Some time ago I had a very fruitful retrospective session with a team which I support. It was about approach to prototyping. We created a “prototyping contract” – a set of general rules that we would like to follow while prototyping and testing product development ideas. I realized that these few points are very universal, so I would like to share them with you to help you properly experiment and implement empirical approach in your team.
MVP != prototype. MVP stands here for Minimum Viable Product, so a version of product with just enough features to satisfy early customers and provide feedback for future development. Prototype is something a bit different than MVP – it is just a sample of functionality which can be used to gather customers feedback but is not satisfying their needs. Here we would like to define rules for prototyping, not for MVP creation.
Prototype only things which you are not sure of. There is no need to prototype everything only because you can. Prototyping costs. It helps you to save money if your initial assumption was wrong, but if you already know that you will implement feature and release on live no matter what, there is no reason to invest effort into prototyping.
When you want to prototype, you should always define hypothesis which you want to test and metrics based on which you assess whether hypothesis was achieved or not. Having hypothesis and metrics allow to better define what needs to be part of the prototype and what does not. You need also to be ready to give up further development if after the assessment results are different (worse) than you expected.
Never ever you should have prototype existing on production in long term. There needs to be an agreement, that whenever you prototype something (prototype, not even temporary solution), this is only for the purpose of checking something. After checking is done and hypothesis verified, prototype is removed and decision about developing or not developing the feature needs to be made.
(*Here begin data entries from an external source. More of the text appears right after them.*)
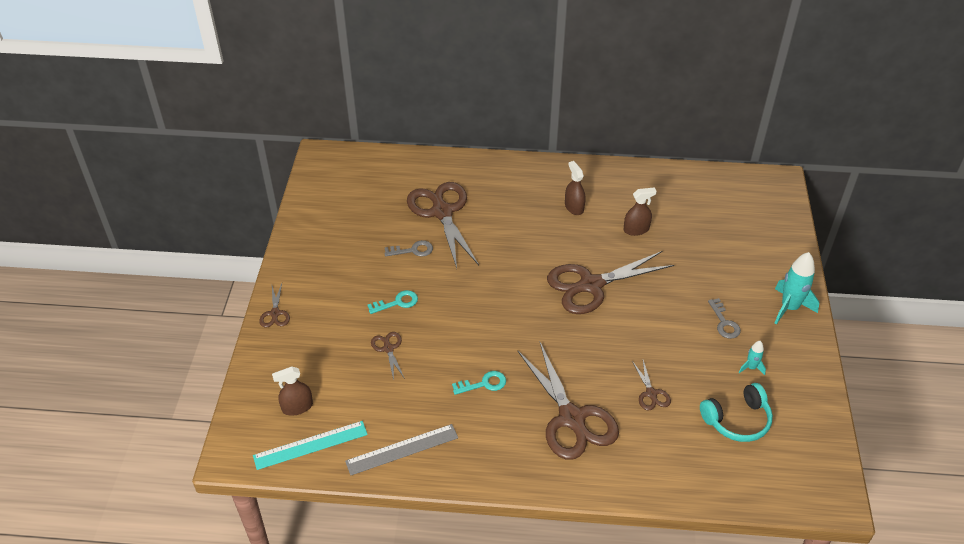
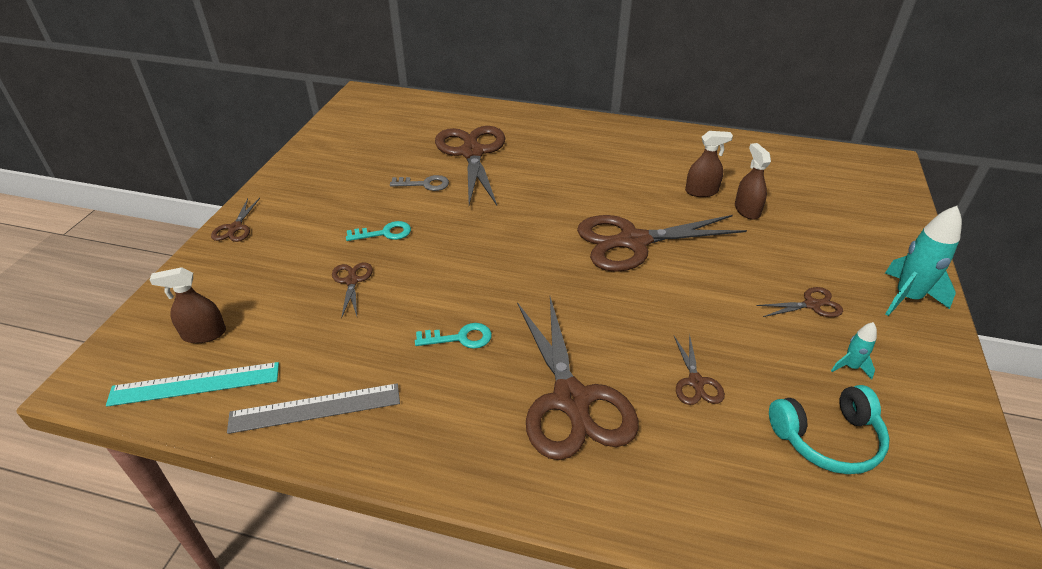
camera: 10 degrees right, 5 degrees down
brown spray bottle [565,161,586,215] -> brown spray bottle moved to [735,143,771,220]
grey key [708,298,741,339] -> brown scissors [756,287,843,317]

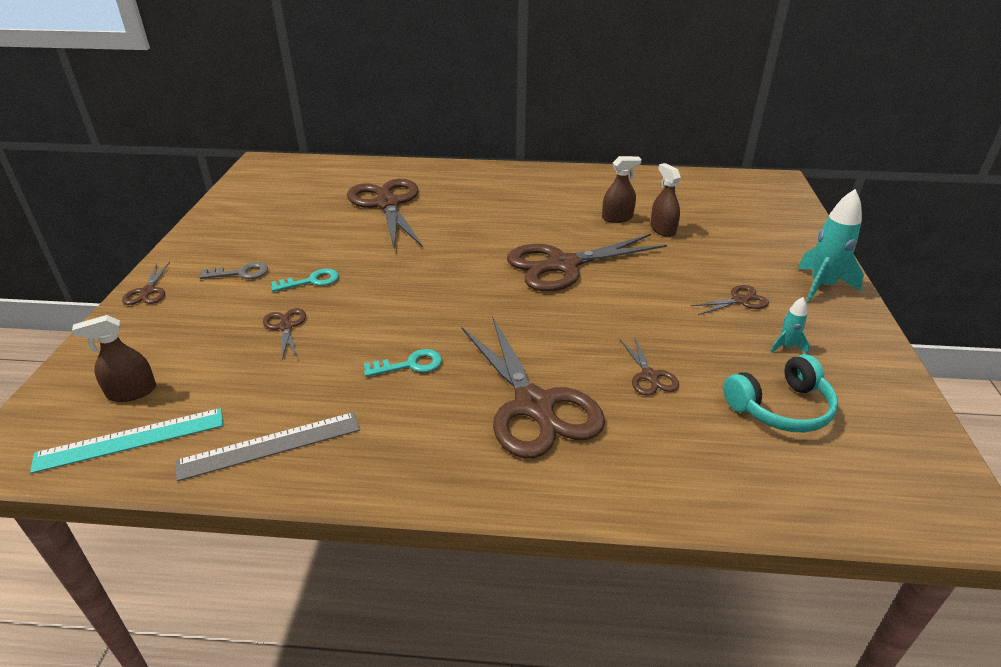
camera: 10 degrees left, 5 degrees down
grey key [390,175,449,191] -> grey key moved to [199,262,268,279]

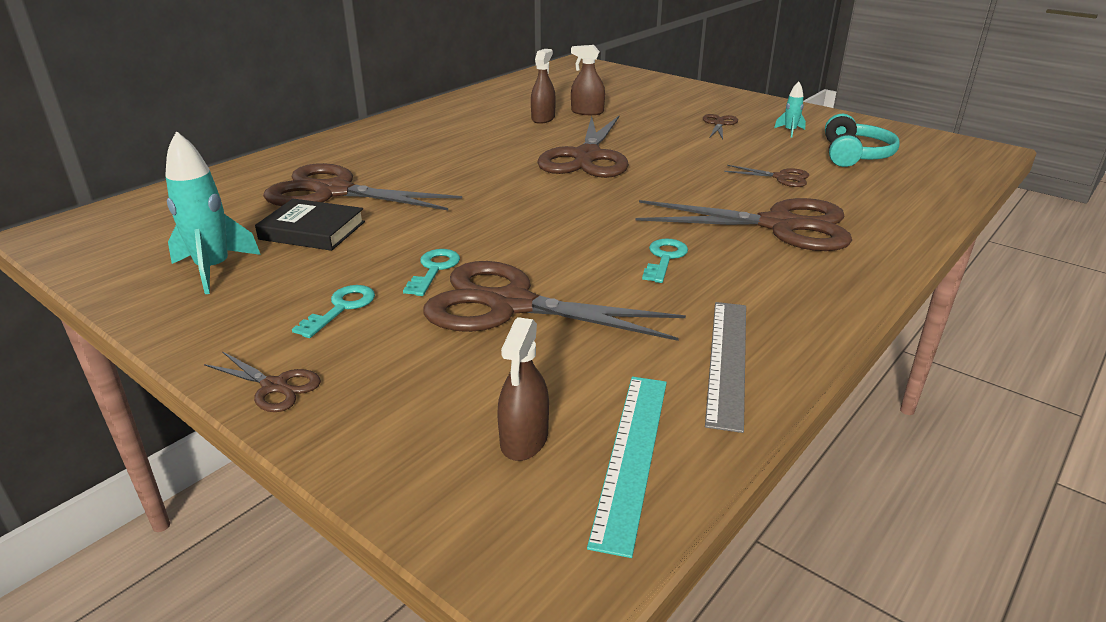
camera: 55 degrees left, 5 degrees down
grey key [199,262,268,279] -> turquoise key [292,285,375,338]
brown scissors [263,308,306,359] -> brown scissors [423,261,686,341], size x2.24
turquoise rocket [798,189,864,302] -> turquoise rocket moved to [165,131,261,294]
none -> black book [255,199,365,251]

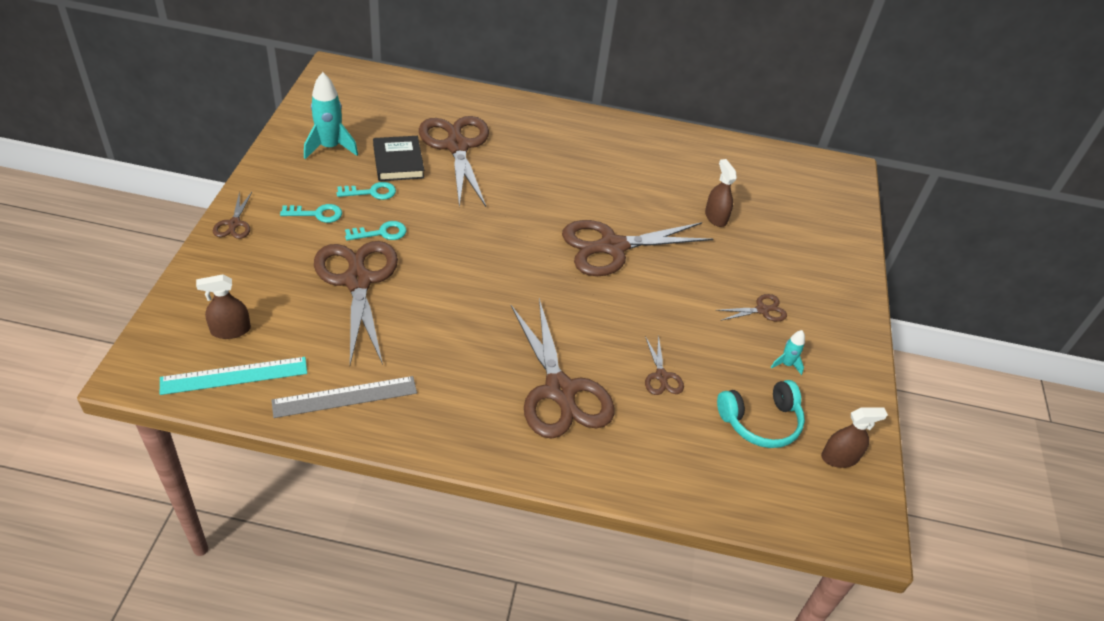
camera: 55 degrees right, 15 degrees up
brown spray bottle [531,49,556,124] -> brown spray bottle moved to [821,408,888,468]
turquoise key [642,239,688,283] -> turquoise key moved to [337,182,396,200]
To properly prototype and develop you should check development direction before investing into process automation. Oftentimes, the development direction is defined based on nothing – no information or data, which could prove that decision makes sense. To prototype and test something you need the data driven approach.
For prototyping you need to deeply think how to go fast (taking shortcuts, using ropes whenever you can), trying to identify critical path. Only critical path needs to be developed, the rest can be hardcoded or covered even by “protein interface” (aka human being).
First you should consider the possibility to verify hypothesis even without investing in any development. It is possible way more often than you think.
That’s all – a cornerstone of our prototyping approach. What kind of rules do you follow with your team? What is your “prototyping contract”? Please share it in comments.